◆ **Verilen Metin**:

________________

Faturaya Süresi İçerisinde İtiraz Edilmemesi Vade Farkının Kabul Edildiği Anlamına Gelmemektedir!
Ticari hayat içinde en yaygın kullanılan belgelerden biri olan fatura Vergi Usul Kanunu kapsamında ayrıntılı biçimde düzenlenmiş bulunmaktadır.
6102 sayılı Türk Ticaret Kanunu kapsamında faturanın düzenlenmesi, alınması, verilmesi konularında düzenlemeler bulunmamaktadır. Buna karşılık Vergi Usul Kanunu hükümlerinde faturanın şekli, nizamı ve fatura kullanma mecburiyeti, fatura yerine geçen belgeler ve fatura ile ilgili suç ve cezalar ayrıntılı olarak düzenlenmiştir. Bu nedenle TTK’daki fatura ile ilgili hükümleri VUK’taki fatura ile ilgili hükümlerle birlikte değerlendirmek gerekmektedir.
Fatura, bir taraftan fatura verenin vergiye esas olacak gelirini ispatlar, yani tutmak zorunda olduğu defterlerin dayanağını oluştururken diğer taraftan da fatura, faturayı alanın da giderinin oluştuğunu ispatlayan bir belgedir.
VUK madde 229 kapsamında fatura; “Fatura, satılan emtia veya yapılan iş karşılığında müşterinin borçlandığı meblağı göstermek üzere emtiayı satan veya işi yapan tüccar tarafından müşteriye verilen ticari vesikadır.” Şeklinde tanımlanmıştır.
Buna karşın TTK kapsamında yukarıda belirtildiği şekilde faturanın şekli ve kapsamı hususunda özel bir hüküm bulunmamaktadır. Sadece TTK madde 21 kapsamında faturanın içeriğinden söz edilmiş, doktrinsel görüşlerle de boşluğun doldurulacağı düşünülmüştür.
Nitekim söz konusu madde kapsamında faturanın içeriğinde bulunması gereken asgari unsurlar;
a. Faturayı düzenleyen tacirin ticaret ünvanı ve imzası,
b. Faturayı alan tacirin ticaret ünvanı,
c. Tanzim tarihi,
d. Satılan veya üretilen malın veya yapılan işin yahut saülanan menfaatin nevi, miktarı, fiyatı ve tutarı
e. Talep halinde bedelin ödendiği kaydı.
Vade farkı kaydının ise faturada bulunması gereken olağan unsurlardan olup olmaması gerektiği noktasında doktrin ve yargı kararlarında tam olarak bir görüş birliği sağlanamamış, Yargıtay İçtihadı Birleştirme Kararı ile uygulamada kesinliğe kavuşturulmuş olsa da doktrinde hala tartışmalıdır.

________________

◆ **Sağlanan Bilgiler**:

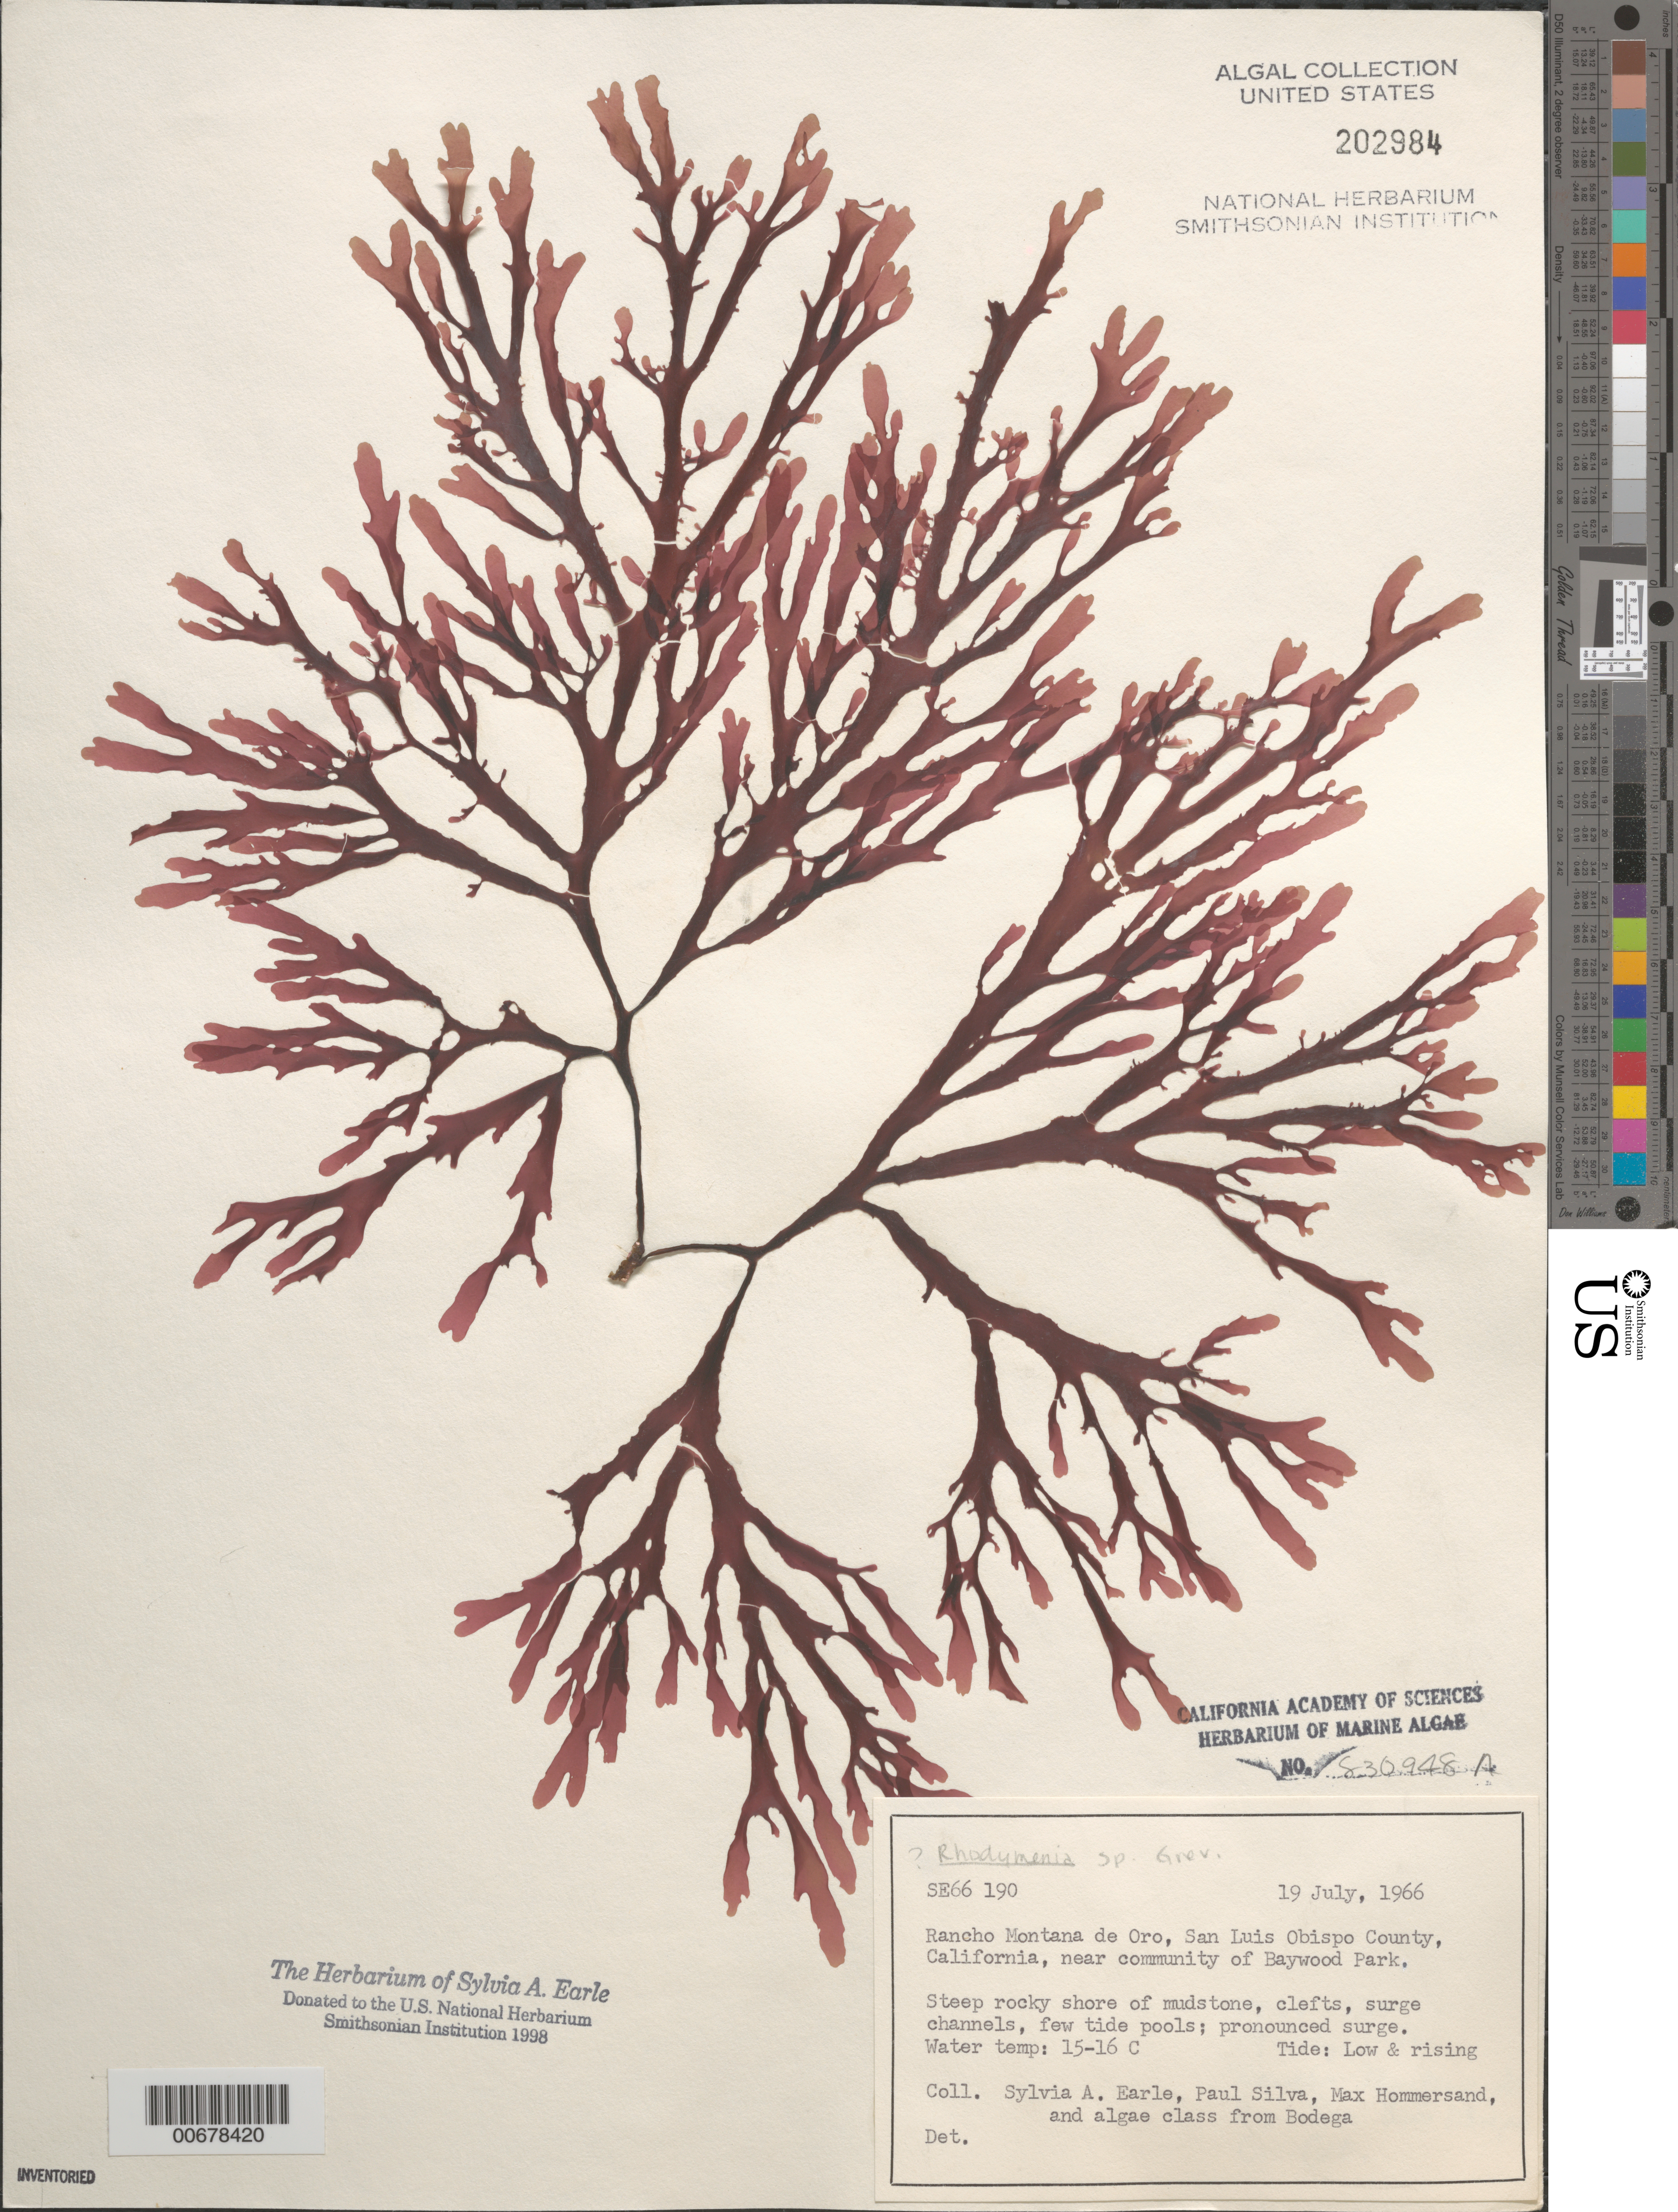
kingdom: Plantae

________________

Fatura ve vade farkı konulu metni kaldığı yerden sürdürünüz. Bu materyal başka bir kaynaktan alınmıştır.

Faturadaki vade farkının niteliği makalemizin devamında detaylıca ele alınacak olup bu hususun açıklanmasından önce faturanın hukuki niteliğine değinmek isteriz.
Doktrinde çoğunluk görüş, anılan hüküm uyarınca faturaya ilişkin aksi ispat edilebilen bir karine olarak kabul etmektedir.
Faturayı gönderen taraf ve faturayı alan taraf olarak, yalnızca ilgililer arasında geçerli delil niteliğinde olduğu ve üçüncü şahıslar bakımından delil kuvvetinde bulunmadığı kabul edilmektedir.
6102 TTK madde 21 kapsamında belirtilen faturaya ilişkin olarak kanun koyucu tarafından faturaya, tebliğ tarihinden itibaren 8 gün içerisinde itiraz edilebileceği belirtilmiştir. 21. Maddenin 2. Fıkrası aynen;
“Bir fatura alan kişi aldığı tarihten itibaren sekiz gün içinde, faturanın içeriği hakkında bir itirazda bulunmamışsa bu içeriği kabul etmiş sayılır.”
Faturaya itirazın geçerli olabilmesi için öncelikle taraflar arasında geçerli bir borç ilişkisinin varlığı, akabinde de itirazın 8 günlük itiraz süresi içerisinde gerçekleşip gerçekleşmediğine bakılır. İtirazın yapılış usulü ile ilgili olarak ise kanunen düzenlenmiş açık bir hüküm olmasa da ispat hukuku açısından kolaylık sağlaması adına noter aracılığı ile veya iadeli taahhütlü mektupla ya da yazılı yolla yapılması lehe olacaktır. Aynı zamanda 8 gün içerisinde faturaya ilişkin açılan dava da aynı sonucu doğuracaktır.
Bu kapsamda faturayı alan tacir 8 gün içerisinde fatura içeriğine itiraz etmezse faturayı kabul etmiş sayılır. İlgili hükümde yer alan 8 günlük itiraz süresi, faturanın konusunu oluşturan sözleşmenin kurulduğu veya kabul edildiği anlamına gelmemektedir. Söz konusu hükümde belirtilen içerik taraflar arasında akdedilmiş sözleşme çerçevesinde mutabık kalınan fiyatın doğru bir şekilde tanzim edildiği miktarın doğru bir şekilde teslim edildiği veya ifa edildiği ile ilgilidir.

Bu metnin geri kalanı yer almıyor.